Pagamento de despesas com propaganda e publicidade.

 

e)      Indevido pagamento de despesas com multas e juros;

Pagamento de multa nas faturas de água;

 

f)       Não aplicação de parte dos recursos nas finalidades estabelecidas no convênio;

Utilização de parte dos recursos para aquisição de materiais de construção em outras unidades da saúde;

 

g)      Indevida utilização dos recursos para pagamento do pessoal ativo do convenente

Aplicação pelo Fundo Municipal da Saúde do Município de Criciúma de parte dos recursos do Convênio para pagamento de remuneração dos funcionários do Hospital Santa Catarina.

 

Ao rol de deficiências elencadas, a Diretoria de Controle da Administração Estadual, sugeriu:

 

a)        A citação do Senhor Ramon da Silva, Superintendente de Gestão Administrativa da Secretaria de Estado da Saúde, para apresentação de defesa quanto à substituição de prestação de contas e possível imposição de multa;

 

b)       A citação do Senhor Anderlei José Antonelli, Prefeito Municipal de Criciúma, para apresentação de defesa, passíveis de imputação de débito, dos seguintes apontamentos:

 

b.1) Pagamento irregular de R$ 22.388,59 (vinte e dois mil, trezentos e oitenta e oito reais e cinqüenta e nove centavos) com propaganda e publicidade;

 

b.2) Pagamento de 30,72 (trinta reais e setenta dois centavos) com multa e juros em fatura de água;

 

b.3) Pagamento irregular com despesas de pessoal no montante de R$ 824.075,44 (oitocentos e vinte e quatro mil, setenta e cinco reais e quarenta e quatro centavos);

 

b.4) Aplicação de multa em razão da substituição de prestação de contas, pela não movimentação dos recursos em conta bancária específica em que se deu o repasse e a indevida utilização de recursos em finalidade diversa do estabelecido no convênio.

 

Citados acerca do conteúdo da auditoria ordinária, os Gestores juntaram documentação e prestaram esclarecimentos, a saber:

 

1. O Superintendente da Secretaria da Saúde, Senhor Ramon da Silva alegou ilegitimidade passiva por não haver nos autos, argumentos fáticos ensejando pedido por ele ordenado, da substituição da prestação de contas.

 

2. O ex-Prefeito de Criciúma, Senhor Anderlei José Antonelli, em preliminar, trouxe aos autos os seguintes argumentos:

 

2.1. Que o administrador público não pode ficar atrelado aos mínimos detalhes da sua administração, ora em que delega tais poderes aos seus assessores;

 

2.2. Que houve a necessidade da construção de UTI neonatal para atender a demanda da região;

 

2.3. Pela falta de recursos próprios para o término da obra, o Ministério Público Estadual propôs um termo de ajuste de conduta obrigando a municipalidade a proceder à conclusão imediata da referida obra e dar início ao seu funcionamento.

 

2.4. Em razão da forçada conclusão da obra, permaneceu inúmeras deficiências que limitavam sua efetiva condução.

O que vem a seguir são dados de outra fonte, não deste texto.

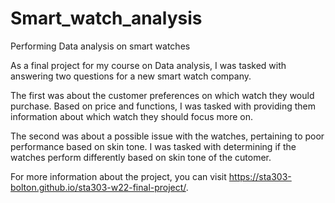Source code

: # Smart_watch_analysis
Performing Data analysis on smart watches

As a final project for my course on Data analysis, I was tasked with answering two questions for a new smart watch company.

The first was about the customer preferences on which watch they would purchase. Based on price and functions, I was tasked with providing them information about which watch they should focus more on.

The second was about a possible issue with the watches, pertaining to poor performance based on skin tone. I was tasked with determining if the watches perform differently based on skin tone of the cutomer. 

For more information about the project, you can visit https://sta303-bolton.github.io/sta303-w22-final-project/.
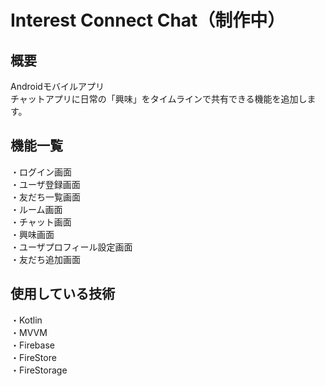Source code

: # Interest Connect Chat（制作中）

## 概要
Androidモバイルアプリ<br>
チャットアプリに日常の「興味」をタイムラインで共有できる機能を追加します。

## 機能一覧
・ログイン画面<br>
・ユーザ登録画面<br>
・友だち一覧画面<br>
・ルーム画面<br>
・チャット画面<br>
・興味画面<br>
・ユーザプロフィール設定画面<br>
・友だち追加画面

## 使用している技術
・Kotlin<br>
・MVVM<br>
・Firebase<br>
・FireStore<br>
・FireStorage<br>
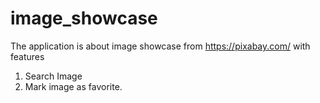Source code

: # image_showcase

The application is about image showcase from https://pixabay.com/ with features
1. Search Image
2. Mark image as favorite.
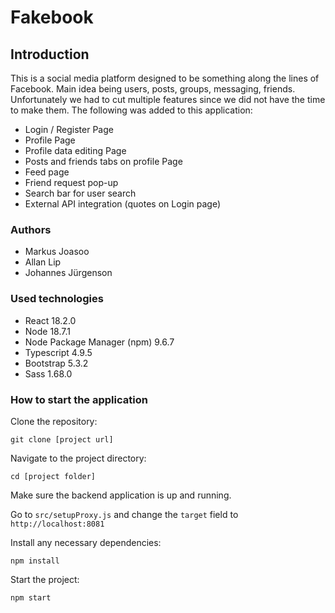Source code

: # Fakebook
## Introduction
This is a social media platform designed to be something along the lines of Facebook. Main idea being users, posts, groups, messaging, friends. Unfortunately we had to cut multiple features since we did not have the time to make them. The following was added to this application:
- Login / Register Page
- Profile Page
- Profile data editing Page
- Posts and friends tabs on profile Page
- Feed page
- Friend request pop-up
- Search bar for user search
- External API integration (quotes on Login page)


### Authors
- Markus Joasoo
- Allan Lip
- Johannes Jürgenson

### Used technologies
- React 18.2.0
- Node 18.7.1
- Node Package Manager (npm) 9.6.7
- Typescript 4.9.5
- Bootstrap 5.3.2
- Sass 1.68.0


### How to start the application
Clone the repository:

`git clone [project url]`

Navigate to the project directory:

`cd [project folder]`

Make sure the backend application is up and running.

Go to `src/setupProxy.js` and change the `target` field to `http://localhost:8081`

Install any necessary dependencies:

`npm install`

Start the project:

`npm start`
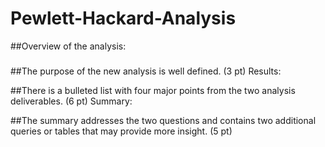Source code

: # Pewlett-Hackard-Analysis
##Overview of the analysis:
###
##The purpose of the new analysis is well defined. (3 pt)
Results:

##There is a bulleted list with four major points from the two analysis deliverables. (6 pt)
Summary:

##The summary addresses the two questions and contains two additional queries or tables that may provide more insight. (5 pt)
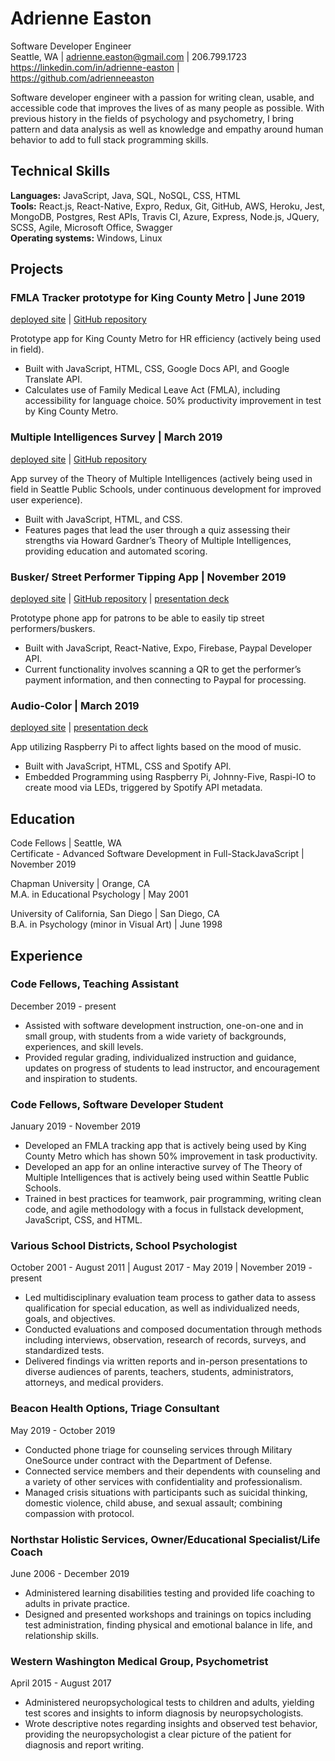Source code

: # Adrienne Easton

Software Developer Engineer  
Seattle, WA | <adrienne.easton@gmail.com> |  206.799.1723  
<https://linkedin.com/in/adrienne-easton> | <https://github.com/adrienneeaston>

Software developer engineer with a passion for writing clean, usable, and accessible code that improves the lives of as many people as possible. With previous history in the fields of psychology and psychometry, I bring pattern and data analysis as well as knowledge and empathy around human behavior to add to full stack programming skills. 

## Technical Skills

**Languages:** JavaScript, Java, SQL, NoSQL, CSS, HTML  
**Tools:** React.js, React-Native, Expro, Redux, Git, GitHub, AWS, Heroku, Jest, MongoDB,
Postgres, Rest APIs, Travis CI, Azure, Express, Node.js, JQuery, SCSS, Agile, 
Microsoft Office, Swagger  
**Operating systems:** Windows, Linux

## Projects 

### FMLA Tracker prototype for King County Metro | June 2019  

[deployed site](https://jala-code301final.herokuapp.com/) | [GitHub repository](https://github.com/fmla-leave-assistant/fmla-leave-assistant)  

Prototype app for King County Metro for HR efficiency (actively being used in field). 
- Built with JavaScript, HTML, CSS, Google Docs API, and Google Translate API.
- Calculates use of Family Medical Leave Act (FMLA), including accessibility for language choice. 50% productivity improvement in test by King County Metro.

### Multiple Intelligences Survey | March 2019  

[deployed site](https://determined-meitner-1b9a23.netlify.com) | [GitHub repository](https://github.com/aimurphyii/multiple-intelligences-survey)

App survey of the Theory of Multiple Intelligences (actively being used in field in Seattle Public Schools, under continuous development for improved user experience).
- Built with JavaScript, HTML, and CSS. 
- Features pages that lead the user through a quiz assessing their strengths via Howard Gardner’s Theory of Multiple Intelligences, providing education and automated scoring.

### Busker/ Street Performer Tipping App | November 2019   

[deployed site](https://github.com/401-javaScript-final-project/final-project-frontend) | [GitHub repository](https://github.com/401-javaScript-final-project/final-project-frontend) | [presentation deck](https://docs.google.com/presentation/d/1oJJ4T86SZ8YwFqUplqYVvkKIDHkWMEFF6eVHqTJ2ElQ/edit?usp=sharing)

Prototype phone app for patrons to be able to easily tip street performers/buskers.
- Built with JavaScript, React-Native, Expo, Firebase, Paypal Developer API.
- Current functionality involves scanning a QR to get the performer’s payment information, and then connecting to Paypal for processing.
	
### Audio-Color | March 2019  

[deployed site](https://github.com/audio-color/audio-color) | [presentation deck](https://tinyurl.com/audiocolor)  

App utilizing Raspberry Pi to affect lights based on the mood of music.  
- Built with JavaScript, HTML, CSS and Spotify API. 
- Embedded Programming using Raspberry Pi, Johnny-Five, Raspi-IO to create mood via LEDs, triggered by Spotify API metadata. 

## Education  

Code Fellows | Seattle, WA  
Certificate - Advanced Software Development in Full-StackJavaScript | November 2019

Chapman University | Orange, CA  
M.A. in Educational Psychology | May 2001

University of California, San Diego | San Diego, CA  
B.A. in Psychology (minor in Visual Art) | June 1998

## Experience  

### Code Fellows, Teaching Assistant 

December 2019 - present  

- Assisted with software development instruction, one-on-one and in small group, with students from a wide variety of backgrounds, experiences, and skill levels. 
- Provided regular grading, individualized instruction and guidance, updates on progress of students to lead instructor, and encouragement and inspiration to students.

### Code Fellows, Software Developer Student

January 2019 - November 2019

- Developed an FMLA tracking app that is actively being used by King County Metro which has shown 50% improvement in task productivity.
- Developed an app for an online interactive survey of The Theory of Multiple Intelligences that is actively being used within Seattle Public Schools.
- Trained in best practices for teamwork, pair programming, writing clean code, and agile methodology with a focus in fullstack development, JavaScript, CSS, and HTML.

### Various School Districts, School Psychologist

October 2001 - August 2011 | August 2017 - May 2019 | November 2019 - present

- Led multidisciplinary evaluation team process to gather data to assess qualification  for special education, as well as individualized needs, goals, and objectives. 
- Conducted evaluations and composed documentation through methods including interviews, observation, research of records, surveys, and standardized tests.
- Delivered findings via written reports and in-person presentations to diverse audiences of parents, teachers, students, administrators, attorneys, and medical providers.

### Beacon Health Options, Triage Consultant  

May 2019 - October 2019

- Conducted phone triage for counseling services through Military OneSource under contract with the Department of Defense.
- Connected service members and their dependents with counseling and a variety of other services with confidentiality and professionalism.
- Managed crisis situations with participants such as suicidal thinking, domestic violence, child abuse, and sexual assault; combining compassion with protocol.

### Northstar Holistic Services, Owner/Educational Specialist/Life Coach  

June 2006 - December 2019

- Administered learning disabilities testing and provided life coaching to adults in private practice.
- Designed and presented workshops and trainings on topics including test administration, finding physical and emotional balance in life, and relationship skills.

### Western Washington Medical Group, Psychometrist  

April 2015 - August 2017

- Administered neuropsychological tests to children and adults, yielding test scores and insights to inform diagnosis by neuropsychologists.
- Wrote descriptive notes regarding insights and observed test behavior, providing the neuropsychologist a clear picture of the patient for diagnosis and report writing. 
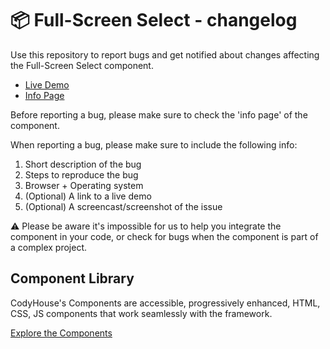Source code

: # 📦 Full-Screen Select - changelog

Use this repository to report bugs and get notified about changes affecting the Full-Screen Select component.

- [Live Demo](https://codyhouse.co/ds/components/app/full-screen-select)
- [Info Page](https://codyhouse.co/ds/components/info/full-screen-select)

Before reporting a bug, please make sure to check the 'info page' of the component. 

When reporting a bug, please make sure to include the following info:

1. Short description of the bug
2. Steps to reproduce the bug
3. Browser + Operating system
4. (Optional) A link to a live demo
5. (Optional) A screencast/screenshot of the issue

⚠️ Please be aware it's impossible for us to help you integrate the component in your code, or check for bugs when the component is part of a complex project.

## Component Library

CodyHouse's Components are accessible, progressively enhanced, HTML, CSS, JS components that work seamlessly with the framework.

[Explore the Components](https://codyhouse.co/ds/components)
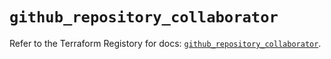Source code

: # `github_repository_collaborator`

Refer to the Terraform Registory for docs: [`github_repository_collaborator`](https://registry.terraform.io/providers/integrations/github/5.31.0/docs/resources/repository_collaborator).
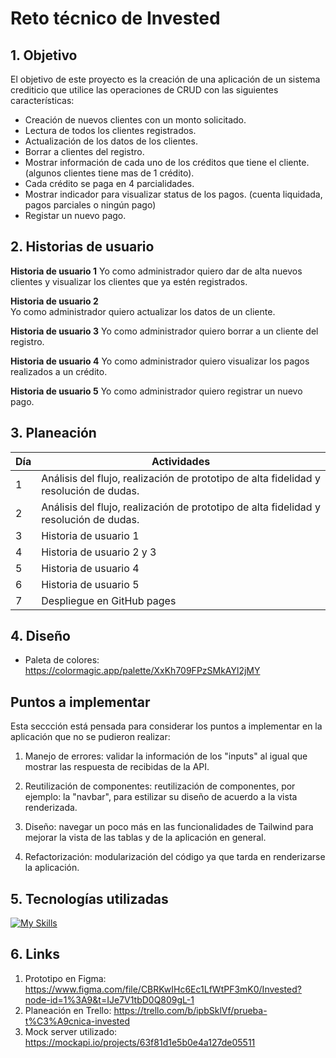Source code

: # Reto técnico de Invested


## 1. Objetivo

El objetivo de este proyecto es la creación de una aplicación de un sistema crediticio que utilice las operaciones de CRUD con las siguientes características: 

* Creación de nuevos clientes con un monto solicitado.
* Lectura de todos los clientes registrados.
* Actualización de los datos de los clientes.
* Borrar a clientes del registro. 
* Mostrar información de cada uno de los créditos que tiene el cliente. (algunos clientes tiene mas de 1 crédito).
* Cada crédito se paga en 4 parcialidades. 
* Mostrar indicador para visualizar status de los pagos. (cuenta liquidada, pagos parciales o ningún pago)  
* Registar un nuevo pago.


## 2. Historias de usuario

**Historia de usuario 1**
Yo como administrador quiero dar de alta nuevos clientes y visualizar los clientes que ya estén registrados. 

**Historia de usuario 2**  
Yo como administrador quiero actualizar los datos de un cliente. 

**Historia de usuario 3** 
Yo como administrador quiero borrar a un cliente del registro.

**Historia de usuario 4**
Yo como administrador quiero visualizar los pagos realizados a un crédito.   

**Historia de usuario 5**
Yo como administrador quiero registrar un nuevo pago.


## 3. Planeación

Día  | Actividades
------------- | -------------
1  | Análisis del flujo, realización de prototipo de alta fidelidad y resolución de dudas. 
2  | Análisis del flujo, realización de prototipo de alta fidelidad y resolución de dudas. 
3  | Historia de usuario 1  
4  | Historia de usuario 2 y 3 
5  | Historia de usuario 4 
6  | Historia de usuario 5 
7  | Despliegue en GitHub pages 

## 4. Diseño

* Paleta de colores: <https://colormagic.app/palette/XxKh709FPzSMkAYl2jMY>

## Puntos a implementar 
Esta seccción está pensada para considerar los puntos a implementar en la aplicación que no se pudieron realizar: 

1. Manejo de errores: validar la información de los "inputs" al igual que mostrar las respuesta de recibidas de la API.

2. Reutilización de componentes: reutilización de componentes, por ejemplo: la "navbar", para estilizar su diseño de acuerdo a la vista renderizada. 

3. Diseño: navegar un poco más en las funcionalidades de Tailwind para mejorar la vista de las tablas y de la aplicación en general. 

4. Refactorización: modularización del código ya que tarda en renderizarse la aplicación. 


## 5. Tecnologías utilizadas

[![My Skills](https://skillicons.dev/icons?i=react,tailwind,figma)](https://skillicons.dev)


## 6. Links

1. Prototipo en Figma: <https://www.figma.com/file/CBRKwIHc6Ec1LfWtPF3mK0/Invested?node-id=1%3A9&t=IJe7V1tbD0Q809gL-1>
2. Planeación en Trello: <https://trello.com/b/ipbSklVf/prueba-t%C3%A9cnica-invested>
2. Mock server utilizado: <https://mockapi.io/projects/63f81d1e5b0e4a127de05511>



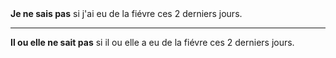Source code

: <!----><b>Je ne sais pas</b> si j'ai eu de la fiévre ces 2 derniers jours.

---

<!----><b>Il ou elle ne sait pas</b> si il ou elle a eu de la fiévre ces 2 derniers jours.
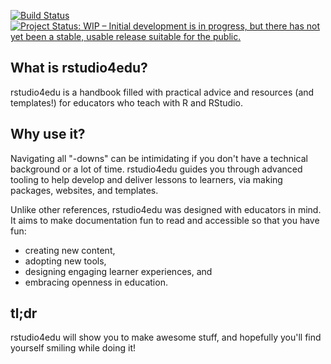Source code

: [![Build Status](https://travis-ci.com/rstudio4edu/rstudio4edu-book.svg?branch=master)](https://travis-ci.com/rstudio4edu/rstudio4edu-book)
[![Project Status: WIP – Initial development is in progress, but there has not yet been a stable, usable release suitable for the public.](https://www.repostatus.org/badges/latest/wip.svg)](https://www.repostatus.org/#wip)

## What is rstudio4edu?
rstudio4edu is a handbook filled with practical advice and resources (and templates!) for educators who teach with R and RStudio.


## Why use it?
Navigating all "-downs" can be intimidating if you don't have a technical background or a lot of time. rstudio4edu guides you through advanced tooling to help develop and deliver lessons to learners, via making packages, websites, and templates.

Unlike other references, rstudio4edu was designed with educators in mind. It aims to make documentation fun to read and accessible so that you have fun:

* creating new content,
* adopting new tools,
* designing engaging learner experiences, and
* embracing openness in education.

## tl;dr
rstudio4edu will show you to make awesome stuff, and hopefully you'll find yourself smiling while doing it!
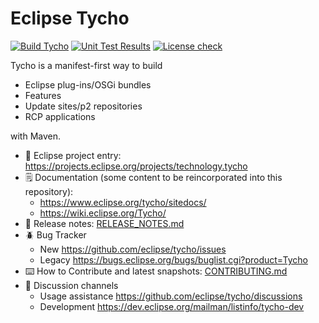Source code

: Eclipse Tycho
=============

[![Build Tycho](https://github.com/eclipse/tycho/actions/workflows/maven.yml/badge.svg)](https://github.com/eclipse/tycho/actions/workflows/maven.yml) [![Unit Test Results](https://github.com/eclipse/tycho/actions/workflows/check.yml/badge.svg)](https://github.com/eclipse/tycho/actions/workflows/check.yml) [![License check](https://github.com/eclipse/tycho/actions/workflows/licensecheck.yml/badge.svg)](https://github.com/eclipse/tycho/actions/workflows/licensecheck.yml)

Tycho is a manifest-first way to build

  * Eclipse plug-ins/OSGi bundles
  * Features
  * Update sites/p2 repositories
  * RCP applications
  
with Maven.


* 👔 Eclipse project entry: https://projects.eclipse.org/projects/technology.tycho
* 🗒️ Documentation (some content to be reincorporated into this repository):
     * https://www.eclipse.org/tycho/sitedocs/
     * https://wiki.eclipse.org/Tycho/
* 📢 Release notes: [RELEASE_NOTES.md](./RELEASE_NOTES.md)
* 🪲 Bug Tracker
     * New https://github.com/eclipse/tycho/issues
     * Legacy https://bugs.eclipse.org/bugs/buglist.cgi?product=Tycho
* ⌨️ How to Contribute and latest snapshots: [CONTRIBUTING.md](./CONTRIBUTING.md)
* 💬 Discussion channels
     * Usage assistance https://github.com/eclipse/tycho/discussions
     * Development https://dev.eclipse.org/mailman/listinfo/tycho-dev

Assim, firmou-se o convênio entre a Secretaria de Estado da Saúde e o Município com o objetivo de melhorar a qualidade no atendimento;

 

2.5. Que originariamente o Convênio deveria ter sido firmado entre a Secretaria de Estado da Saúde e o Fundo Municipal da Saúde do Município;

 

2.6. Que o Hospital Materno Infantil Santa Catarina, principalmente pela sua UTI Neonatal atende hoje toda a região, não somente aos municípios de abrangência da Associação dos Municípios da Região Carbonífera – AMREC, como os municípios pertencentes também à AMESC e a AMUREL, tratando-se neste caso de um contingente de mais de 500.000 habitantes;

 

Com relação às restrições, assim se manifesta:

 

1. Pagamento irregular com pagamento de publicidade: Alega que a Lei de Responsabilidade Fiscal obriga a divulgação dos atos de gestão do poder público e por essa razão, aplicou parte dos recursos em tal finalidade;

 

2. Pagamento irregular de juros na fatura de água: aduz que como ordenador de despesas, lhe é cabível a responsabilidade da restrição;

 

3. Pagamento irregular com pessoal: argumentou que a administração dos serviços ocorreu efetivamente na unidade autárquica (o Hospital Santa Catarina é autarquia), e utilizando a interpretação restritiva da Constituição Federal, seriam vedados somente os pagamentos de despesas com pessoal do Município e não de autarquias.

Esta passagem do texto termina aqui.